I get "Grad does not exist", so the gradient is not being computed.

Basically, if the model is being trained and the parameters are being updated, the gradient is computed, how could I save it, I tried to save it but it is not working.

1

There are 1 best solutions below

0
Karl On

You don't have a gradient chain between your model and your box_loss.

The model outputs pred. pred is the variable that allows you to backprop back into your weights.

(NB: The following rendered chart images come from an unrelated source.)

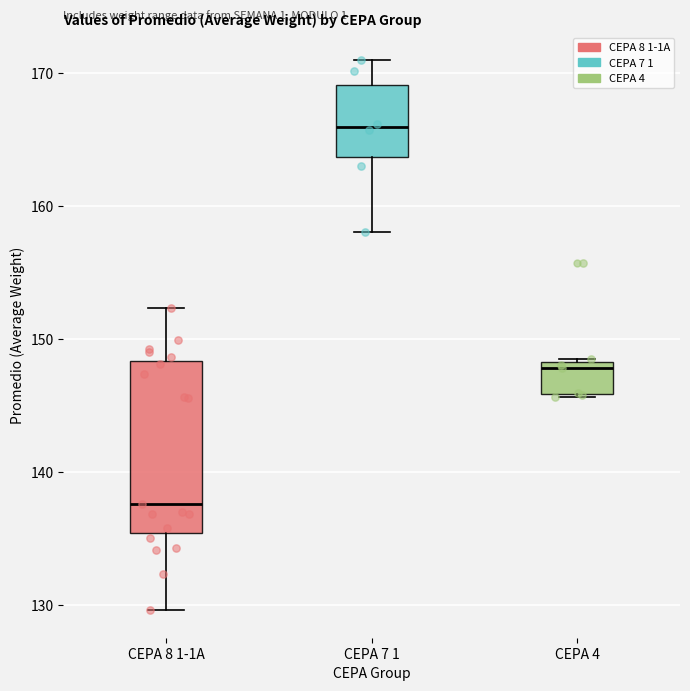

Reading left to right, read every box against the y-axis: the position of its median line, the range the box covers, and the ends of its whiskers. The values are not printed on the chart, so give them approximately, as read against the axis.

CEPA 8 1-1A: median 138, box 135 to 148, whiskers 130 to 152
CEPA 7 1: median 166, box 164 to 169, whiskers 158 to 171
CEPA 4: median 148 (just below the box's upper edge), box 146 to 148, whiskers 146 to 149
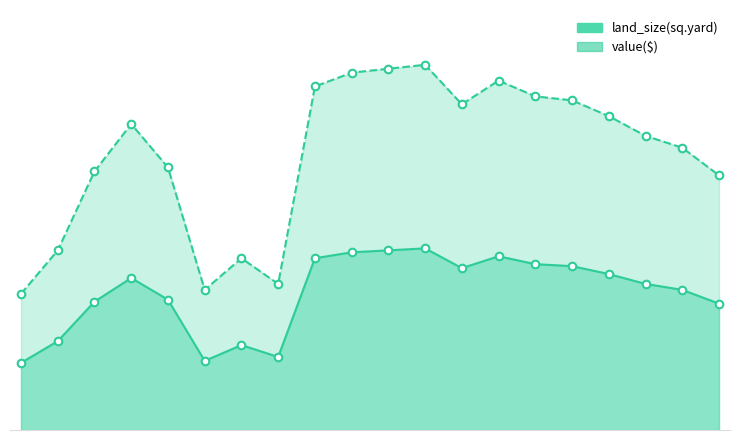

What is the total value across all series at 16?

25000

When you create bounding boxes (boxes.append([int(xyxy[0]), int(xyxy[1]), int(xyxy[2]), int(xyxy[3])])), you break the gradient chain and can no longer backprop.

I see the model output cls (which might have a gradient chain, I can't tell) is added to scores. But then you add the scores terms to coords (coords[:, 0] = torch.tensor(scores)) which also breaks the gradient chain.

As a result, the pred_boxes tensor you pass to your loss function has no way of backproping into the model.